=== YOUR TASKS ===
a) Repeat the email from "On Jun 15, 2012, at" to "of the paper.", swapping "Saturday" for "Sunday".
b) List every word of more than one letter that the email writes entirely in capital letters.

=== EXCERPT PROVIDED ===
On Jun 15, 2012, at 12:29, steve har <stevehar11201 at gmail.com> wrote:
> Minneapolis 50th Celebration is taking up Bending History #2 this Saturday.
>
> Editor John Epps recommended JWM's 5th City Testimony in 1968
>
> He said a Sacramento group had a really lively study of the paper.
>
> [Hello Sacramento -go global please and share your notes!]
>
> When I read the 22 paragraphs I was trying to figure out how to
> distinguish 20th C "dust" from 21st C gems - what's available for no
> longer/not yet creation
>
> To say it more simply is there anything that remains REVOLUTIONARY in
> JWM's testimony.
>
> You're welcome to your own views of course, my notes for the future are below.
>
> You can -for a day or 2 read the text here but BUY THE BOOK
>
> https://docs.google.com/document/d/1aYxp0CgFUM1k7dWnB_i9Pv_4KnVn-Ys2Apt5Lp7l-1Q/edit
>
> As I re-read my notes, I'm looking for MORE revolutionary, that handle
> Arab spring and 1% 99%. I don't think detachment is going to do much.
> Engaging might.
>
> See anything revolutionary?
> What?

=== SUPPLIED INFORMATION ===
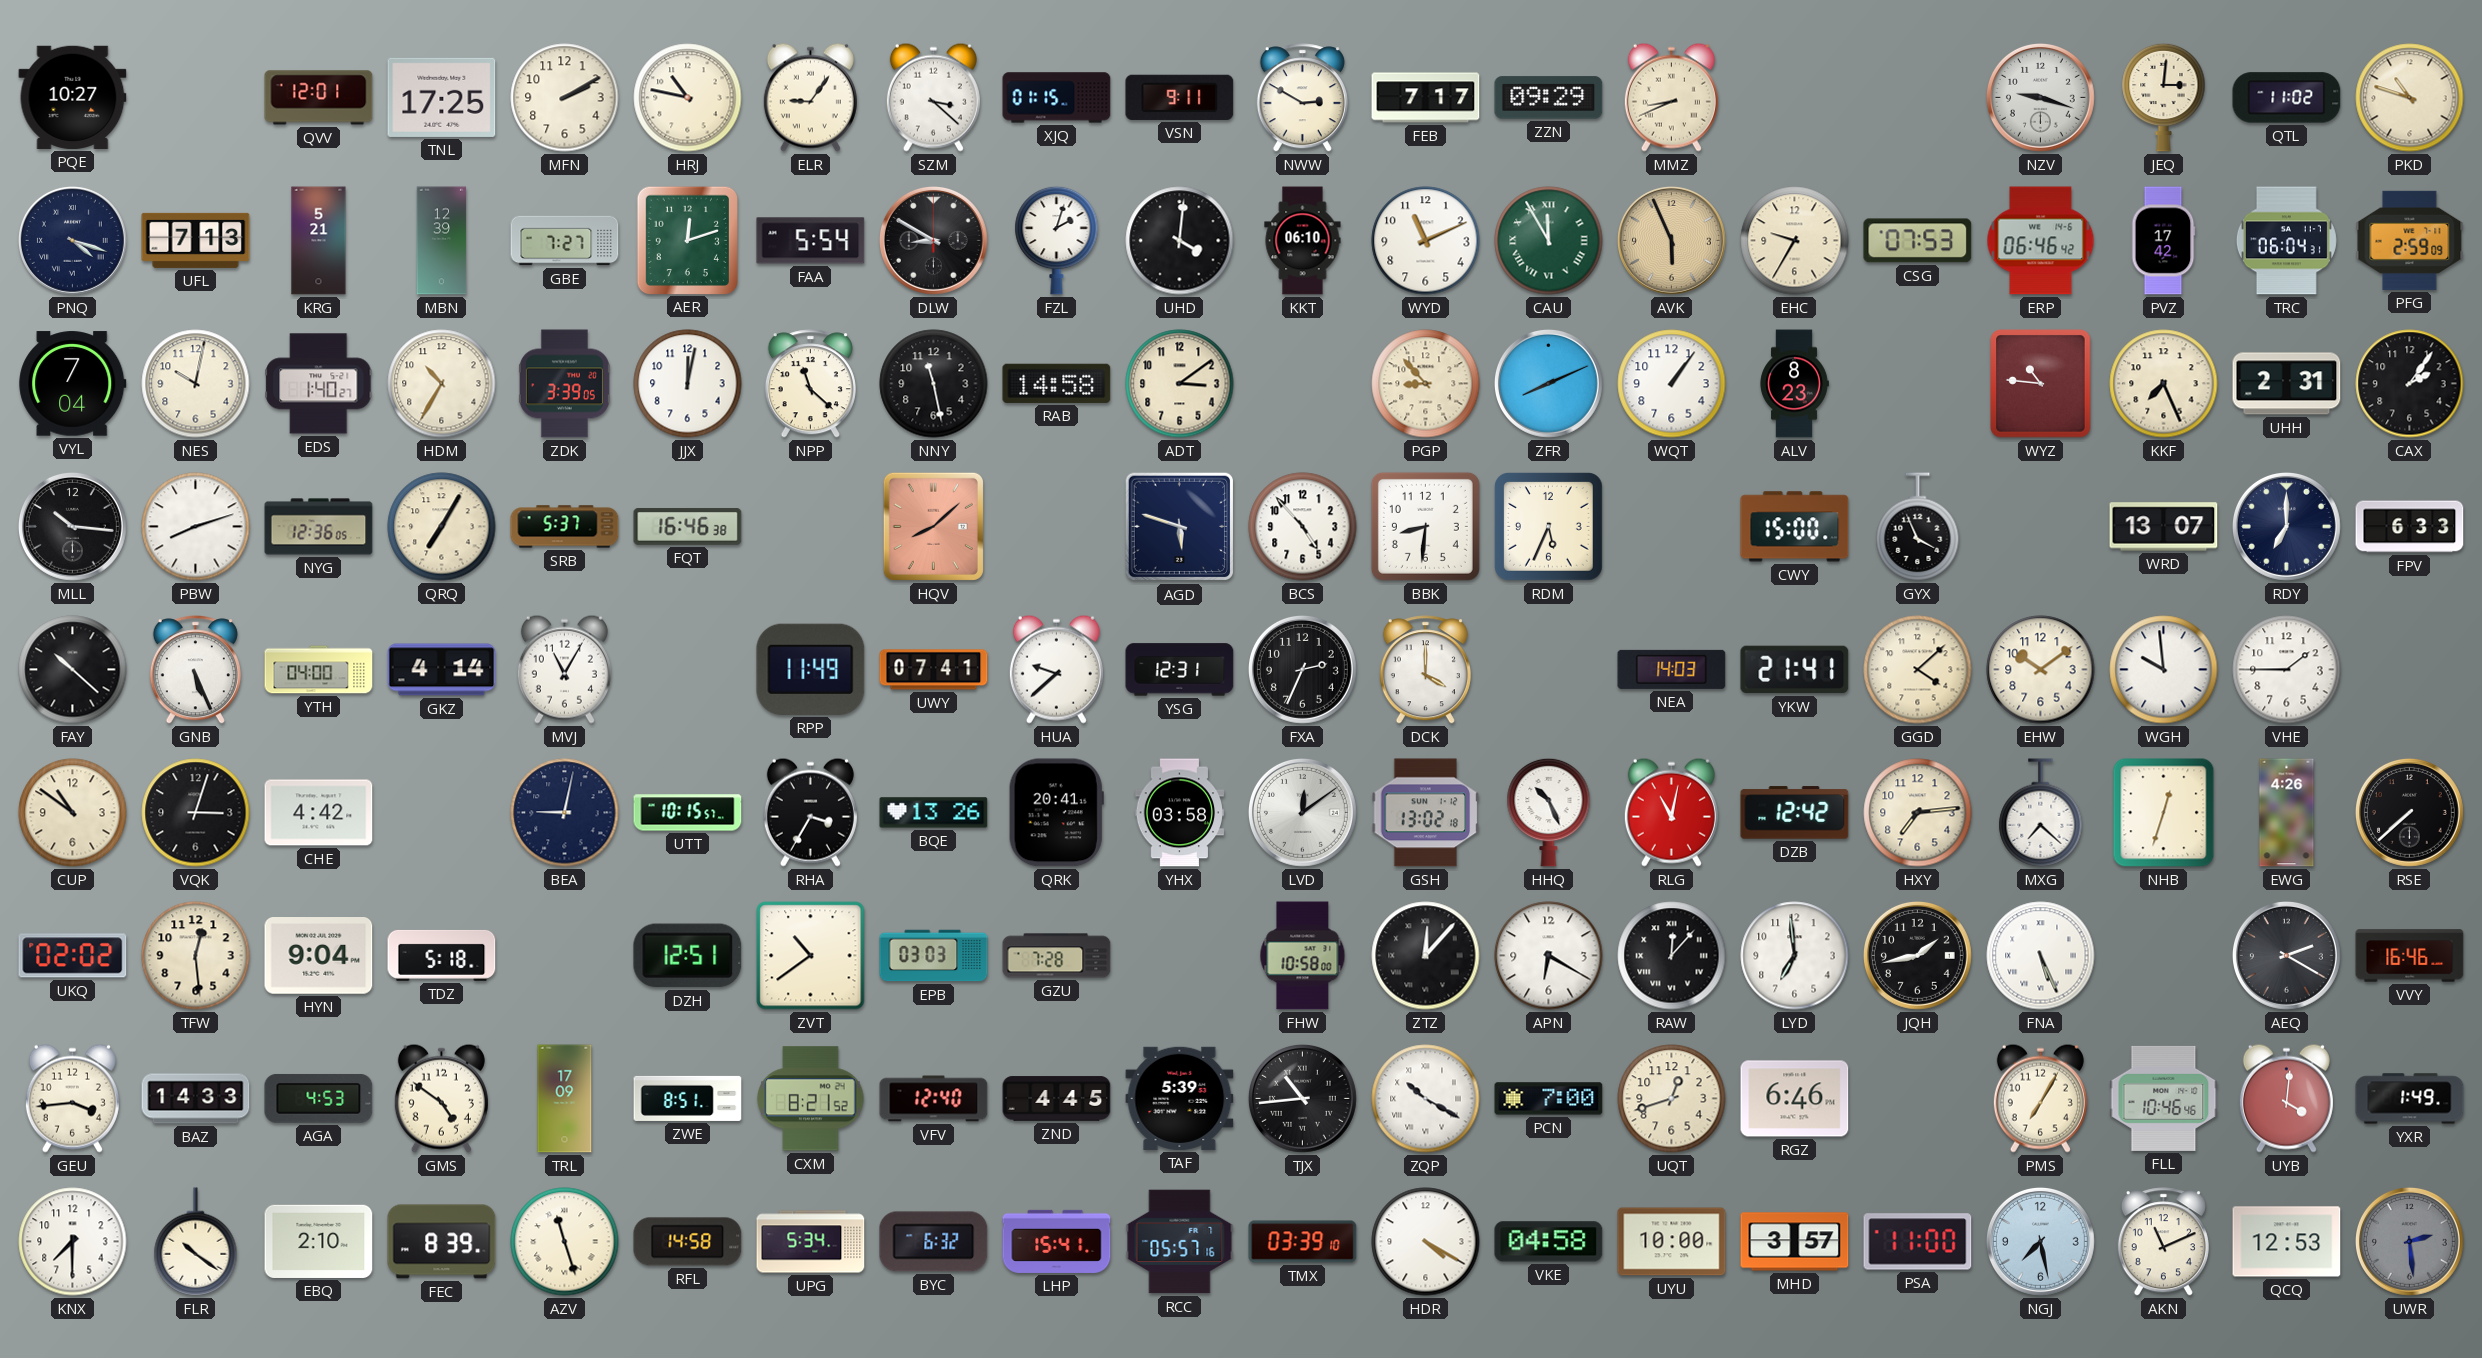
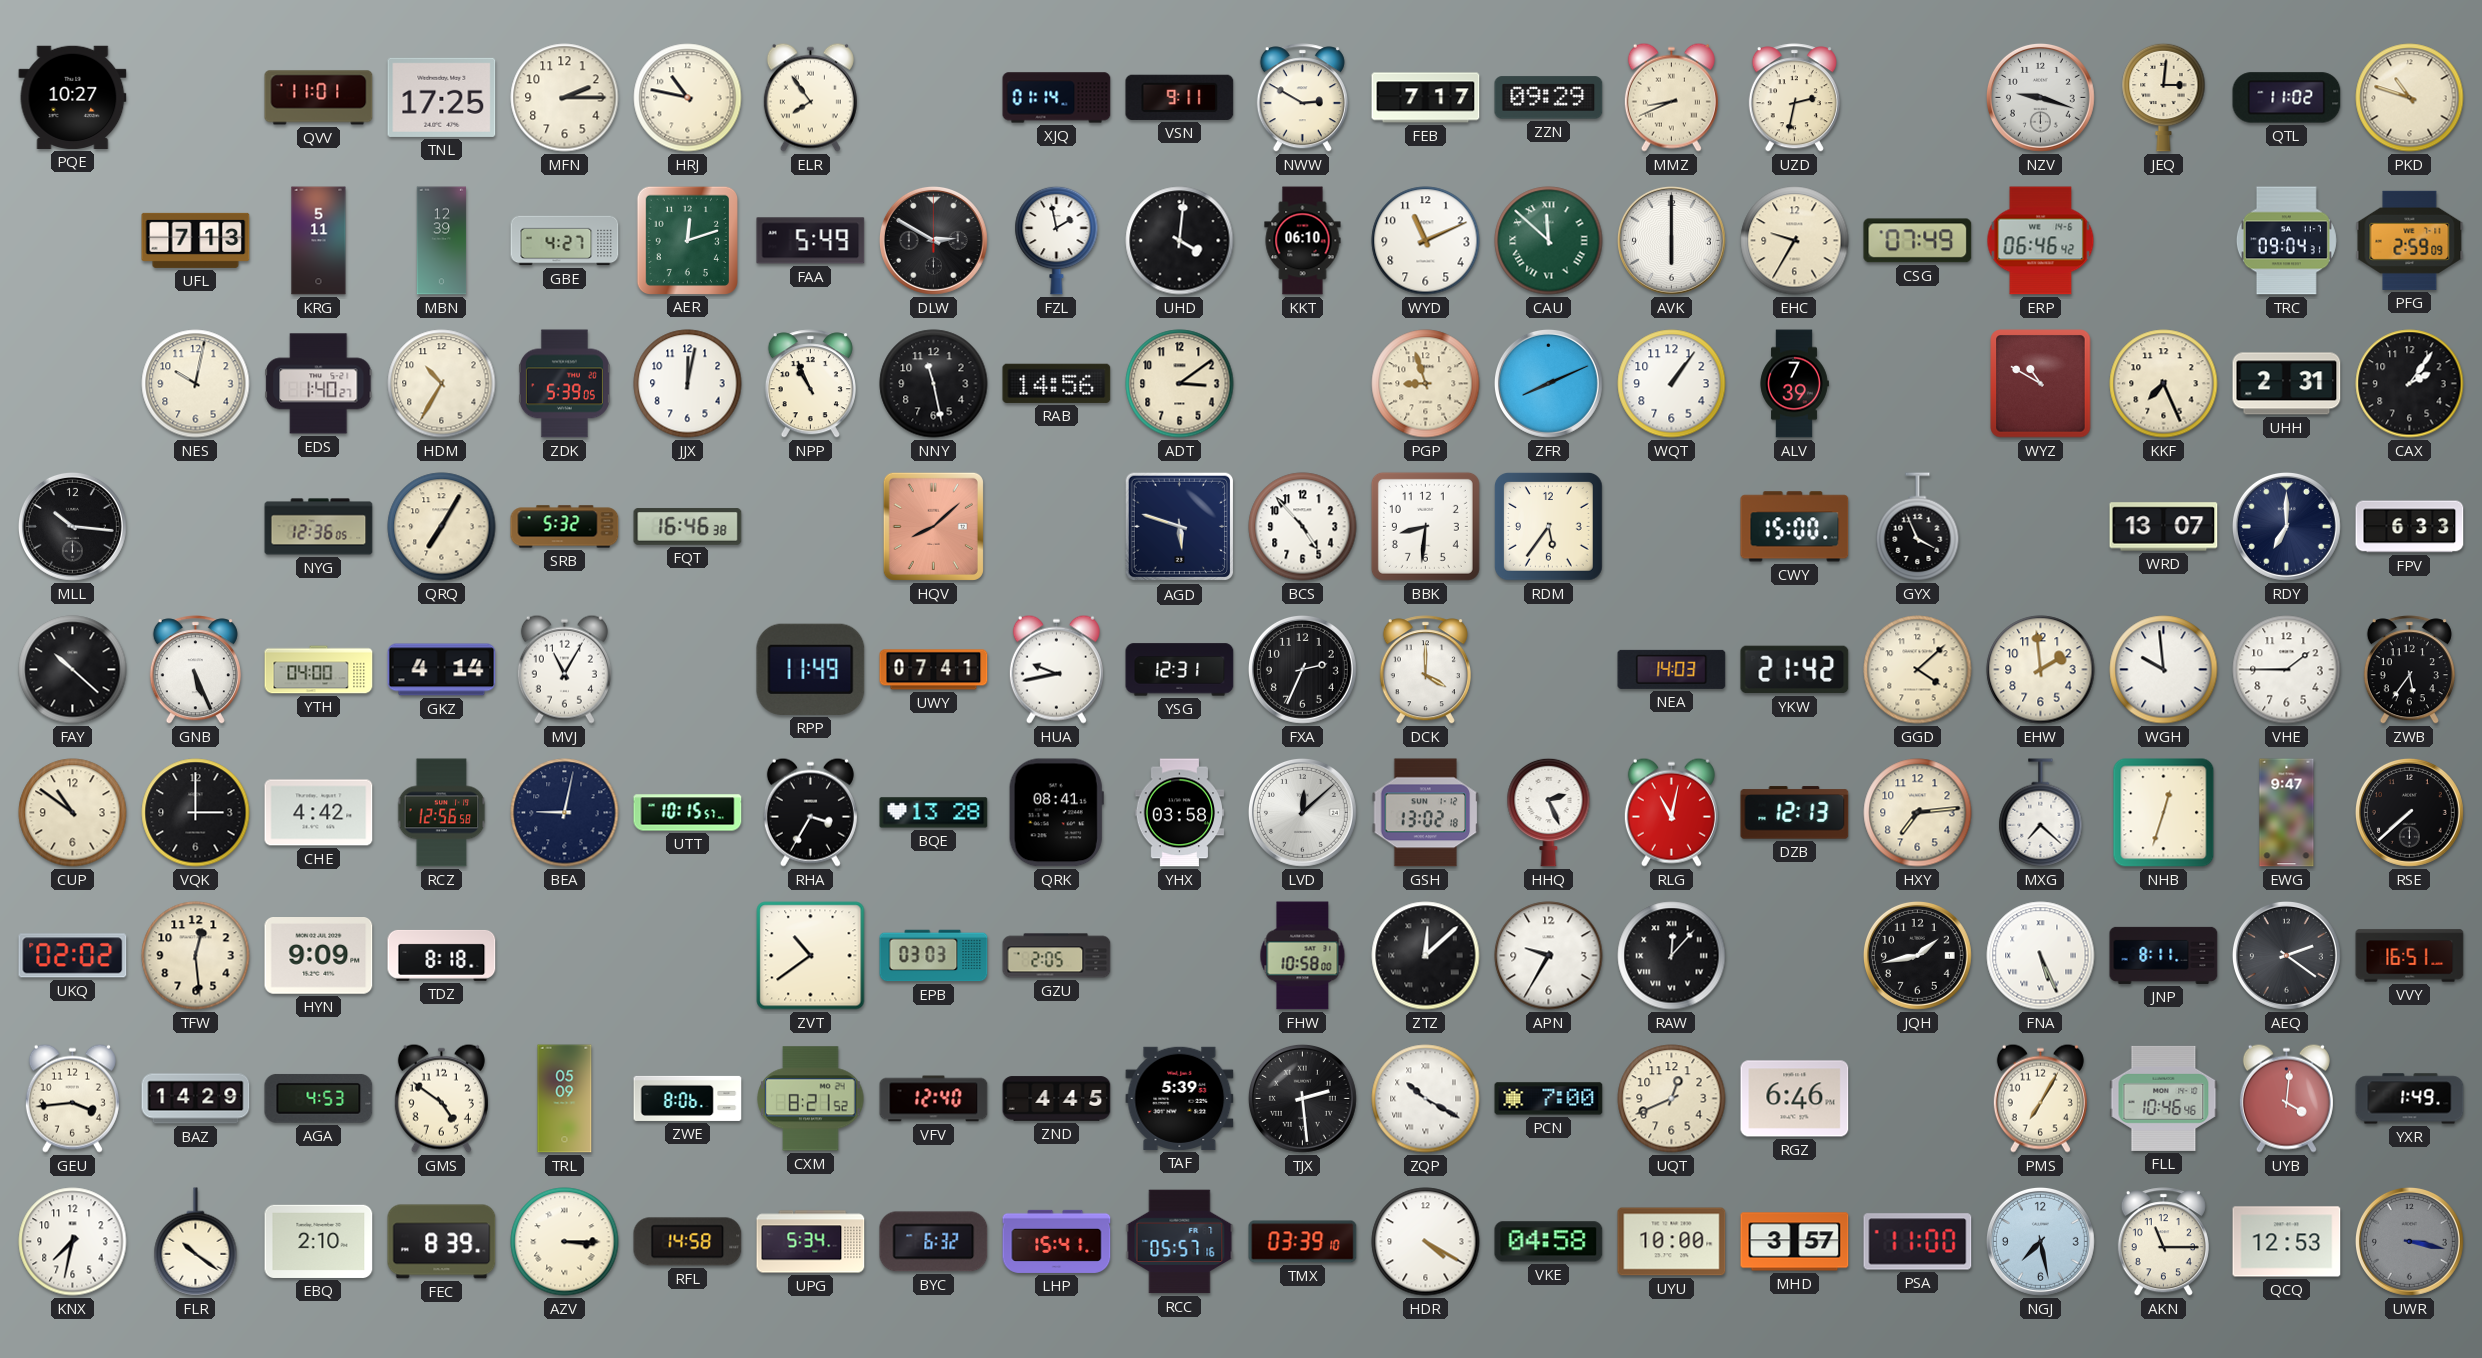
QVV: 12:01 -> 11:01
MFN: 2:10 -> 2:15
ELR: 9:06 -> 7:54
SZM: 3:22 -> none
XJQ: 01:15 -> 01:14
UZD: none -> 2:32
PNQ: 4:18 -> none
KRG: 5:21 -> 5:11
GBE: 7:27 -> 4:27
FAA: 5:54 -> 5:49
DLW: 8:50 -> 2:50
FZL: 2:03 -> 1:58
CAU: 11:55 -> 11:52
AVK: 5:56 -> 6:00
AVK dial: champagne -> white
CSG: 07:53 -> 07:49
PVZ: 17:42 -> none
TRC: 06:04 -> 09:04
VYL: 7:04 -> none
ZDK: 3:39 -> 5:39
NPP: 11:22 -> 10:56
RAB: 14:58 -> 14:56
PGP: 8:53 -> 8:57
ALV: 8:23 -> 7:39
WYZ: 10:46 -> 10:50
PBW: 8:12 -> none
SRB: 5:37 -> 5:32
RDM: 5:34 -> 5:36
HUA: 9:38 -> 9:43
YKW: 21:41 -> 21:42
EHW: 10:09 -> 1:59
ZWB: none -> 5:36
VQK: 3:03 -> 3:00
RCZ: none -> 12:56
BQE: 13:26 -> 13:28
QRK: 20:41 -> 08:41
LVD: 12:09 -> 12:08
HHQ: 10:26 -> 2:26
DZB: 12:42 -> 12:13
EWG: 4:26 -> 9:47
HYN: 9:04 -> 9:09
TDZ: 5:18 -> 8:18
DZH: 12:51 -> none
GZU: 7:28 -> 2:05
ZTZ: 12:07 -> 12:08
APN: 6:20 -> 9:35
LYD: 6:59 -> none
JNP: none -> 8:11
AEQ: 2:20 -> 2:21
VVY: 16:46 -> 16:51
BAZ: 14:33 -> 14:29
TRL: 17:09 -> 05:09
ZWE: 8:51 -> 8:06
TJX: 10:44 -> 2:29
UQT: 12:42 -> 12:41
KNX: 7:30 -> 7:32
AZV: 11:27 -> 3:15
AKN: 11:11 -> 11:15
UWR: 2:29 -> 3:17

=== OUTPUTS IN ORDER ===
a)
On Jun 15, 2012, at 12:29, steve har <stevehar11201 at gmail.com> wrote:
> Minneapolis 50th Celebration is taking up Bending History #2 this Sunday.
>
> Editor John Epps recommended JWM's 5th City Testimony in 1968
>
> He said a Sacramento group had a really lively study of the paper.

b) REVOLUTIONARY, BUY, THE, BOOK, MORE